(What you have to do): This exercise asks for an exact copy of the lines from the one containing "BE-240, owner: Rachel Doyle -> Peter Woods" through the final line of the material, with pictures omitted.

(Data for the task):
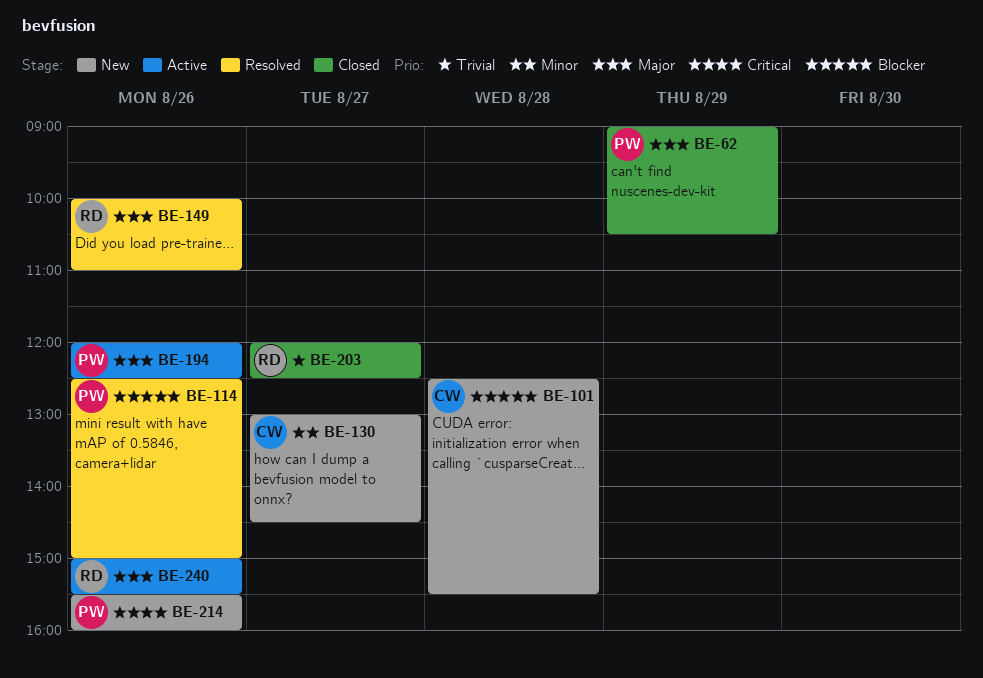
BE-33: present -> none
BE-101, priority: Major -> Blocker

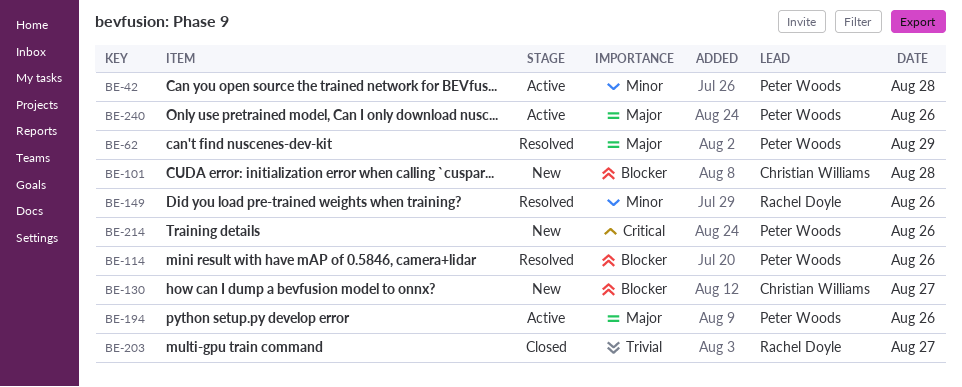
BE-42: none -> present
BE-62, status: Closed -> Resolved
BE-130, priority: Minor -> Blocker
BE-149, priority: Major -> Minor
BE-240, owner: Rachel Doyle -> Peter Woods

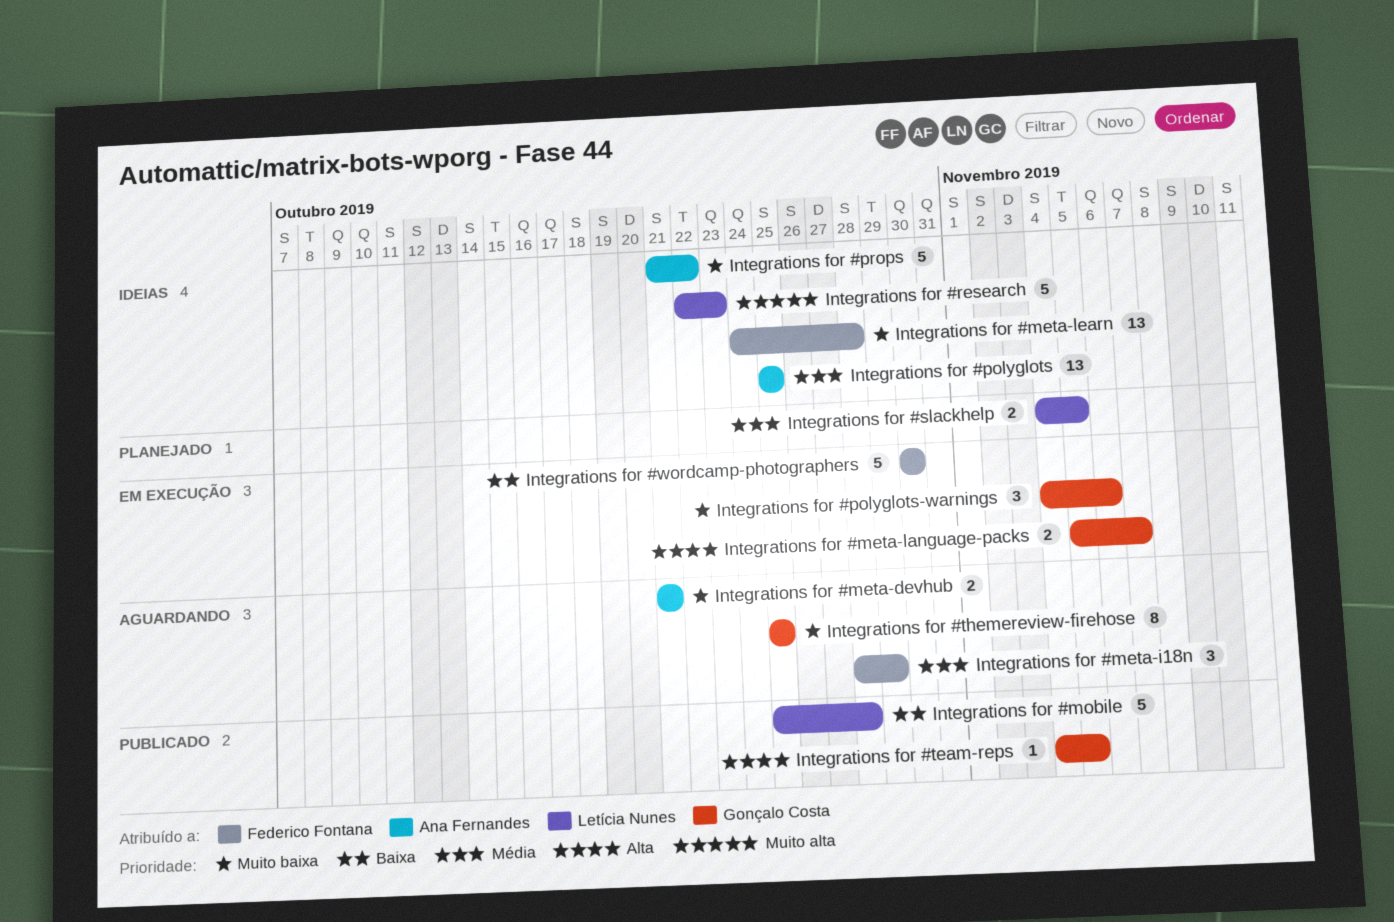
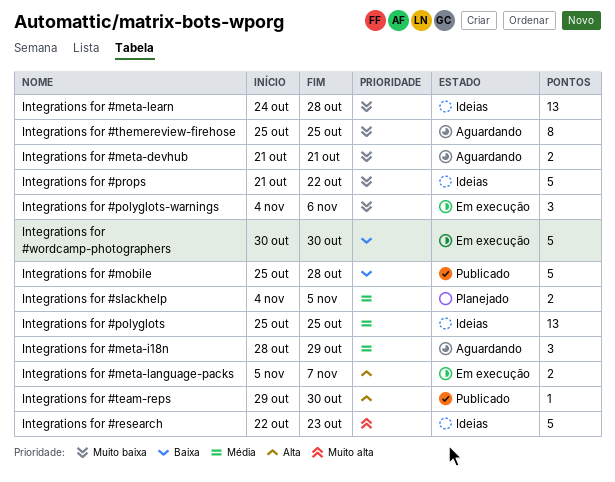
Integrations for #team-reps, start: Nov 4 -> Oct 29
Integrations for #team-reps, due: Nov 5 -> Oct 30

(Task response):
BE-240, owner: Rachel Doyle -> Peter Woods

Integrations for #team-reps, start: Nov 4 -> Oct 29
Integrations for #team-reps, due: Nov 5 -> Oct 30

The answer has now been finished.